Pendekatan ini sangat relevan di Indonesia, di mana budaya patronase dan lemahnya penegakan hukum sering kali menciptakan ekosistem yang mendukung perilaku koruptif. Dengan menganalisis korupsi melalui kerangka Differential Association, kita dapat menggali lebih dalam mengenai mekanisme sosial yang melanggengkan korupsi, sekaligus mencari solusi untuk mencegah dan mengatasinya. Tulisan ini akan menjawab pertanyaan mendasar mengenai apa teori ini, mengapa relevan untuk fenomena korupsi di Indonesia, dan bagaimana teori ini dapat diterapkan untuk memahami serta mengatasi korupsi di tingkat praktis dan kebijakan.
What
Apa Itu Teori konsep white-collar crime?
Edwin Sutherland, seorang kriminolog ternama, memperkenalkan teori Differential Association pada 1939 dalam bukunya Principles of Criminology. Teori ini merupakan salah satu pendekatan sosiologis pertama yang menjelaskan bahwa perilaku kriminal bukanlah bawaan atau produk psikologis semata, melainkan sesuatu yang dipelajari melalui proses interaksi sosial. Fokus teori ini adalah bagaimana hubungan dan komunikasi seseorang dengan kelompok sosial memengaruhi kecenderungan mereka untuk melakukan kejahatan. Konsep white-collar crime diperkenalkan oleh Edwin Sutherland pada 1939, yang mendefinisikannya sebagai kejahatan yang dilakukan oleh seseorang yang memiliki status sosial-ekonomi tinggi dalam lingkup pekerjaan profesionalnya. Teori ini bertujuan untuk mengubah perspektif masyarakat dan akademisi, yang sebelumnya lebih fokus pada kejahatan jalanan (street crimes), seperti pencurian atau kekerasan, dengan mengabaikan dampak kejahatan kerah putih yang sering kali lebih besar.

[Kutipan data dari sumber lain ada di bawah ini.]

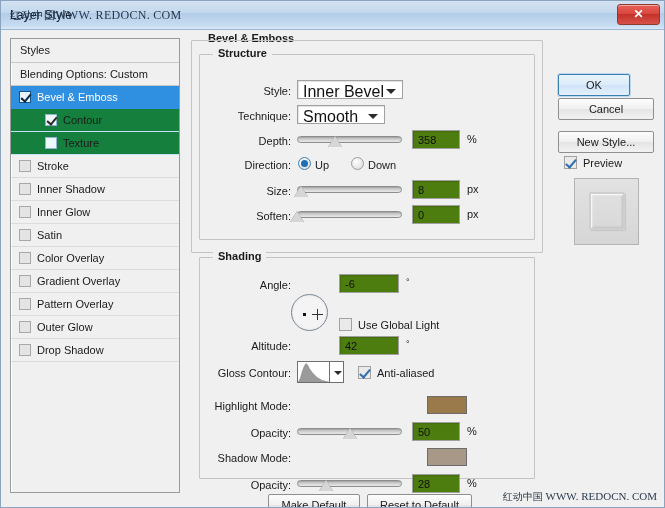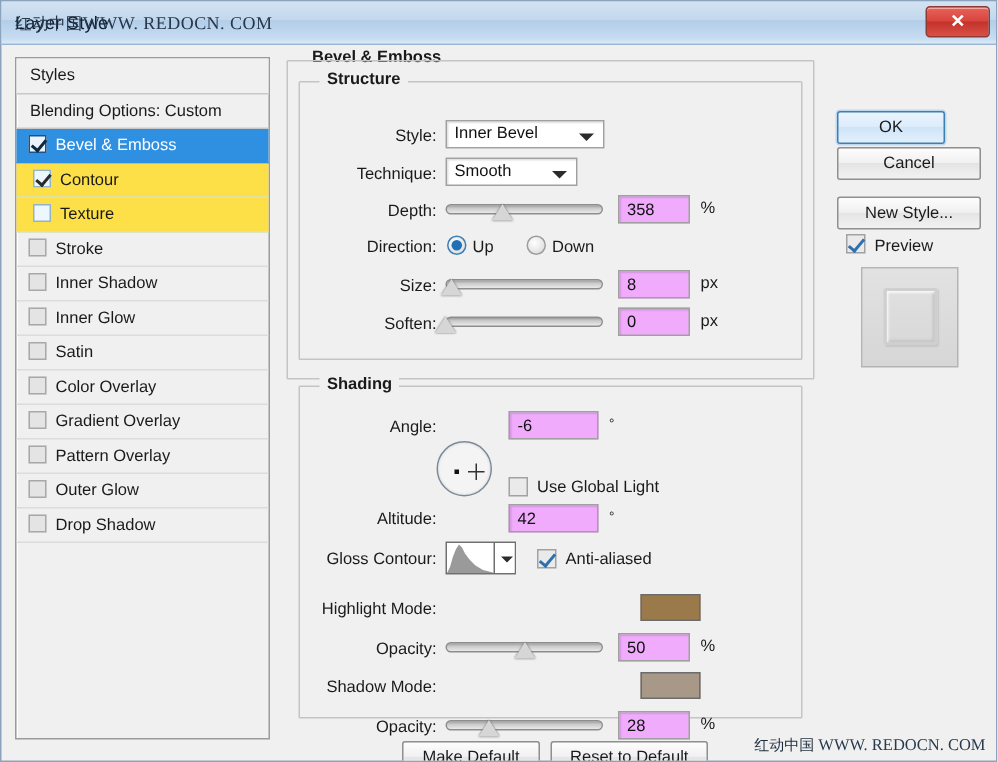"Inner Bevel" .combo .cval { font-size: 11px -> 16px }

Definisi dan Karakteristik
Sutherland menjelaskan bahwa white-collar crime memiliki beberapa karakteristik:
Pelaku Berstatus Tinggi: Kejahatan dilakukan oleh orang-orang dengan posisi sosial dan ekonomi yang tinggi, seperti pejabat publik, pengusaha, atau profesional.
Non-Violent Crime: Tidak menggunakan kekerasan fisik, tetapi lebih mengandalkan manipulasi sistem, seperti dalam akuntansi, hukum, atau teknologi.